+++ TEXTE SOURCE

Malgré cela, le prix de reprise était encore trop élevé pour que la CGC puisse couvrir la totalité de ses frais, ce qui sera l'une des causes de la crise de 1979. Une autre cause sera son incompétence à gérer ses propres outils industriels de Warluis, du Plessis Belleville et de Moyenneville qui, par ailleurs, créaient un climat de suspicion. En effet, les sociétaires soupçonnaient, à juste raison, la société commerciale d'avantager ses usines dans l'affectation des programmes, le cadencement des paiements, le classement de leurs fabrications, les services rendus gratuitement et payés indirectement par la fixation des prix de reprise qui tenaient compte des dépenses de la CGC.

Il faut dire, qu'à l'évidence, les méthodes de l'UFM dont je vous ai déjà entretenues, parfois imitées par d'autres sociétaires, n'ont pu que contribuer à l'échec de la CGC en la privant de certaines fabrications qui lui étaient indispensables. En 1976-77, année de la grande sècheresse en France, la CGC ne verra que le tiers des productions habituelles de l'UFM. Le marché en direct lui était évidemment très favorable et générait des marges exceptionnelles. Jamais son bilan annuel n'aura été et ne sera aussi bon que cette année-là.

En 1978, la CGC était devenu pour l'UFM un client qui, en plus des autres, lui garantissait de prendre sa production à un prix convenable, compte tenu de sa bonne productivité, pour le cas où elle n'arriverait pas à l'écouler ailleurs à des prix plus favorables.

Cette situation ne pouvait durer. La CGC commerciale, comme la CGC industrielle, était incapable d'équilibrer ses comptes. Elle était gérée par des hommes qui auraient dû être exceptionnels, épaulés par tous, pour remettre cette société en ordre de marche. Ils n'en ont jamais eu le pouvoir, les administrateurs sociétaires tiraient à hue et à dia au gré de leurs intérêts du moment, sans vision à long terme. La CGC était devenu un mammouth ingouvernable, sa lourdeur lui tenant lieu d'intelligence. Chacun rejetait sans pudeur les problèmes vers le banquier qui aurait mieux fait de se cantonner à son rôle de prêteur, sans se mêler de la gestion. Ainsi, il n'aurait pas été considéré comme gestionnaire de fait. Cette situation va finalement s'avérer particulièrement profitable à l'UFM, ce qu'elle ne méritait peut-être pas...

Donc en 1979, la caisse nationale de crédit agricole après avoir montré trop de patience et son incapacité à diriger la CGC, finit après de multiples contorsions par faire accepter aux sociétaires survivants, la Cecab, la Coop Quercy à Cahors, l'union Loire et Cher de Blois dont l'usine est située à Contres et aux autres conserveurs français, en particulier la SA Bonduelle, partenaires du crédit agricole, de découper la CGC en morceaux et de les répartir.

++++++
+++ DONNÉES ENREGISTRÉES

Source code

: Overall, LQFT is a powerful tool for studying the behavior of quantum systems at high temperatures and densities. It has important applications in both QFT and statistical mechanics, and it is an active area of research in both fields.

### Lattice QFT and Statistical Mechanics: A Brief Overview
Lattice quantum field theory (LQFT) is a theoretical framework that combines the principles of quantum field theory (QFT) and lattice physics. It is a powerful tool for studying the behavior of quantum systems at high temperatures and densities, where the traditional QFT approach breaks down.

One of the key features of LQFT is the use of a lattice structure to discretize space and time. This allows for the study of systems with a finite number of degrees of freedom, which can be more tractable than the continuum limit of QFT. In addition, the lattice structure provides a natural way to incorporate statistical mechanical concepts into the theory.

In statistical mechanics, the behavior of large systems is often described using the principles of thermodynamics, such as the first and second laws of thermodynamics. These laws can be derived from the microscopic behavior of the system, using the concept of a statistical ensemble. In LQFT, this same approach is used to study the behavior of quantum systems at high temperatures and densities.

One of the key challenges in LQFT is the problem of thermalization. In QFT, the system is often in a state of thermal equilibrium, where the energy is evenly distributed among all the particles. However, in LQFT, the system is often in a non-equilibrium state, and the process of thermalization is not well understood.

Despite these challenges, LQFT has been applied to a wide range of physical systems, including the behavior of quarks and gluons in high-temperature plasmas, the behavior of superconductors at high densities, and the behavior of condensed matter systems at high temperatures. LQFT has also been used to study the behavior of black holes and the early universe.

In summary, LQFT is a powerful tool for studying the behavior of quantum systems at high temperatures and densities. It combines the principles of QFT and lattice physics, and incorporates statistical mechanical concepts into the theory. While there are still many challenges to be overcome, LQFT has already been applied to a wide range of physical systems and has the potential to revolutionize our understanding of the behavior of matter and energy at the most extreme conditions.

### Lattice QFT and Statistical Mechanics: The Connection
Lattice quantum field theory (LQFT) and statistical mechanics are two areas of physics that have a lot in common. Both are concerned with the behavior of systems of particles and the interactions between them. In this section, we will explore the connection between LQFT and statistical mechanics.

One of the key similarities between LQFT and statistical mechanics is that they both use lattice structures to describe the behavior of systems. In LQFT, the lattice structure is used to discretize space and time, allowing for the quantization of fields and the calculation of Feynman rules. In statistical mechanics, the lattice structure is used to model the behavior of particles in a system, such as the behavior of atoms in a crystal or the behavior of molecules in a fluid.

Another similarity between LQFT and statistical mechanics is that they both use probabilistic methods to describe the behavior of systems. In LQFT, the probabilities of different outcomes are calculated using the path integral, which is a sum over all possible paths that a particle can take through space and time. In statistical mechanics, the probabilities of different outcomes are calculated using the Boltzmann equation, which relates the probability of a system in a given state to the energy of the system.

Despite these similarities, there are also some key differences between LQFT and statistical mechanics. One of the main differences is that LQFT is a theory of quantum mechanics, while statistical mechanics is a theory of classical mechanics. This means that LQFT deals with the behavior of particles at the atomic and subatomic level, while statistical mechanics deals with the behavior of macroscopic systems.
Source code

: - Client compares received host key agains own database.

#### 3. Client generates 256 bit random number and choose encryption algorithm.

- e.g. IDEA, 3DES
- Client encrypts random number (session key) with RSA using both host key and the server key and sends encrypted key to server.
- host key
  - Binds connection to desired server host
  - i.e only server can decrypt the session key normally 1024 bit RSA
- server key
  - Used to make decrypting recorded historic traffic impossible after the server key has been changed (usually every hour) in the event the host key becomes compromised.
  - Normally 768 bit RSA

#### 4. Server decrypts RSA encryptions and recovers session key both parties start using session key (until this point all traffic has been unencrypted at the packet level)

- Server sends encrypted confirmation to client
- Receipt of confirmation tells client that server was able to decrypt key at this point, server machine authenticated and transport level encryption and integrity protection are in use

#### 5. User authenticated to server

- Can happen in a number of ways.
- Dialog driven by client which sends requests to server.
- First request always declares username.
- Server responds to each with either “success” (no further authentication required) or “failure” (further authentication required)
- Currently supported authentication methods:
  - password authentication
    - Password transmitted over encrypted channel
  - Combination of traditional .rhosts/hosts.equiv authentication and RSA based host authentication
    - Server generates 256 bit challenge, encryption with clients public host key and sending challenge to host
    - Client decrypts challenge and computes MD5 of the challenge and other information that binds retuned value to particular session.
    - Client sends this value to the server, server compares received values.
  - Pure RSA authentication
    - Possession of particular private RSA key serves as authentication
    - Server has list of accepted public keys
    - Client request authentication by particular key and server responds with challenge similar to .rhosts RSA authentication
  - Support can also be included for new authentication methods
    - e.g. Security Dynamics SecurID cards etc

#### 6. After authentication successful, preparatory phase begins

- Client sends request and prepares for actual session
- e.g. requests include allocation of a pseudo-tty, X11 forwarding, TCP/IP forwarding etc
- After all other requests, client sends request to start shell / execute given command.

++++++

• **EXERCICES À FAIRE**
- a) Reprenez mot pour mot le passage du texte sur la CGC qui va de « Cette situation ne » jusqu'à « méritait peut-être pas... ».
- b) Répondez, s'il vous plaît, à ces questions d'après le texte sur la CGC :
(i) À quelle période le texte situe-t-il la grande sécheresse en France ?
(ii) Quelle part des productions habituelles de l'UFM la CGC a-t-elle reçue cette année-là ?
(iii) Parmi les autres conserveurs français, quelle société est citée en particulier ?
- c) Rédigez la suite du texte sur la CGC en reprenant juste après sa dernière phrase.

• **RÉPONSES RÉDIGÉES**
- a)
Cette situation ne pouvait durer. La CGC commerciale, comme la CGC industrielle, était incapable d'équilibrer ses comptes. Elle était gérée par des hommes qui auraient dû être exceptionnels, épaulés par tous, pour remettre cette société en ordre de marche. Ils n'en ont jamais eu le pouvoir, les administrateurs sociétaires tiraient à hue et à dia au gré de leurs intérêts du moment, sans vision à long terme. La CGC était devenu un mammouth ingouvernable, sa lourdeur lui tenant lieu d'intelligence. Chacun rejetait sans pudeur les problèmes vers le banquier qui aurait mieux fait de se cantonner à son rôle de prêteur, sans se mêler de la gestion. Ainsi, il n'aurait pas été considéré comme gestionnaire de fait. Cette situation va finalement s'avérer particulièrement profitable à l'UFM, ce qu'elle ne méritait peut-être pas...

- b)
(i) En 1976-77.
(ii) Le tiers.
(iii) La SA Bonduelle.

- c)
A l'issue de ce découpage, l'UFM devient majoritaire à 66% dans le capital de la CGC, de l'usine du Plessis Belleville (Oise) dont le directeur est monsieur Chartier et des magasins centraux de Rémy (Oise) et de St Etienne de Monluc, près de Nantes, ainsi que de la marque d'Aucy et du réseau de distribution Grona en Allemagne. Les partenaires dans la CGC sont : Coop Quercy à Cahors et l' Union Loir et Cher à Blois qui obtiennent les 33% restants du capital à partager avec la caisse nationale devenue très prudemment minoritaire.

Les autres: les Maraîchers Nantais, La Catalane, Damard, Grégoire, Catillon, Wissembourg ont disparus et le Coat Ker à Quimperlé et copdor à Bergerac ont repris leur liberté. Les usines de Moyenneville et warluis sont affectés à Bonduelle pour éviter de désiquilibrer l'importance relative des conserveurs français. Les fabrications de plats cuisinés de Moyenneville et leur commercialisation resteront CGC et seront reprises par L'UFM en 1982.

Il faut reconnaître que la CECAB (M. Le Bot), Coop Quercy et l'Union Blois semblent avoir bien négocié avec la caisse nationale, à moins que ce ne soit la Caisse Nationale qui ait imposé ses vues. La CGC pouvait repartir sur des bases saines à la condition de réformer radicalement son fonctionnement, ce qui ne sera pas fait immédiatement, nous le verrons. La CGC va continuer à fonctionner avec les mêmes statuts, le même règlement intérieur, les mêmes hommes. Elle était dirigée par un homme de la Caisse Nationale, elle l'est maintenant par la CECAB et les adhérents restants, donc par P. Le Bot secondé par P. Lapeyre qui prennent l'avis de Coop Quercy et de l'Union de Blois. Les mêmes causes risquent de produire les mêmes effets.

 

- Constitution du groupe conserves UFM dont F. Collas devient le directeur, de fait, sans nomination officielle. Il lui est confié la direction de l'UFM, de la Conserverie Morbihannaise et du Plessis Belleville.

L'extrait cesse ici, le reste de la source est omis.